● **INSTRUCTIONS FOR THE TASK**
Please continue the passage below about the Pirie and Woods libel case, starting after its last sentence.

● **TEXT TO READ**
The Pirie and Woods legal case (involving two school teachers accused of a sexual relationship by a pupil and the ensuing suit for libel) lays out in detail the reasoning of the 19th century English establishment with regard to the concept of sexual relations between women. It was never disputed that Pirie and Woods engaged in physical affection, shared a bed, and had something resembling a life partnership. The argument was whether this was simply evidence of “warm and interesting mutual regard, which springs from the finest and purest feelings of the human heart, and can only exist in pure and virtuous breasts” (per their lawyer’s arguments) or whether it was evidence of “indecent and criminal practices”.

In the statements of the judges when they were found innocent, one deciding factor was the need to maintain a public understanding of “the purity of female manners...remaining, as they have hitherto been, free from suspicion.” It was considered vital, in addition, to keep the content and nature of the court case from general knowledge in order to preserve that illusion.

One advantage they had in this was that the student who made the original accusation was not a “pure and innocent bourgeois white lady” but a bi-racial (Anglo-Indian) girl born out of wedlock. This enabled the entire legal apparatus to conclude that the accusing student might well be able to imagine (or even be familiar with) sex between women, without actually witnessing such an act between the two teachers.

● **EXTRACTED ENTRIES**

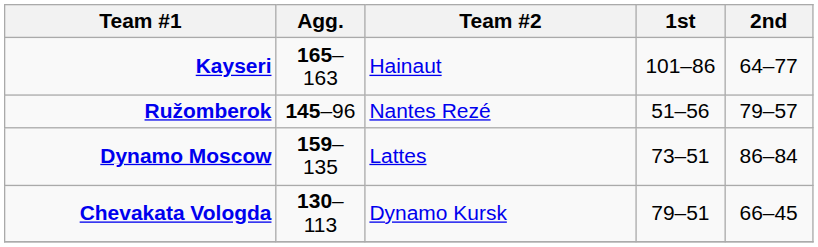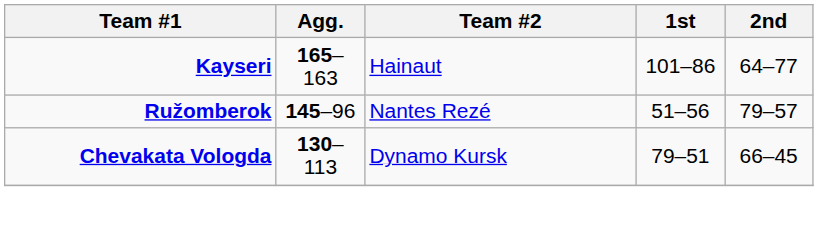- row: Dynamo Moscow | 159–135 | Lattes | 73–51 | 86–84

==

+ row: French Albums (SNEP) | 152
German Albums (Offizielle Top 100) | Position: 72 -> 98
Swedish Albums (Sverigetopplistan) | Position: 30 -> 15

● **RESPONSE**
Using these three texts as examples, Moore builds a case that “platonic romantic friendship”--rather than being either an apt description of women’s same-sex emotional relationships, or even an unquestioned fiction--was deployed as a shield against the specter of female homosexuality. In order to maintain and protect the illusion of white middle-class heterosexual domestic purity, the ideal of romantic friendship was defined in opposition to “dangerous female friendships” or racialized models of sexually deviant women. And yet, in order to stigmatize and negate those alternative homosexual possibilities, they had to be recognized and described, thus creating an awareness of the very phenomenon society was trying to erase. Moore concludes with a reminder that female homosexuality has a historic dynamic that is entirely distinct from that of male homosexuality (and from “women” as a general concept) and that it must be studied in its own right.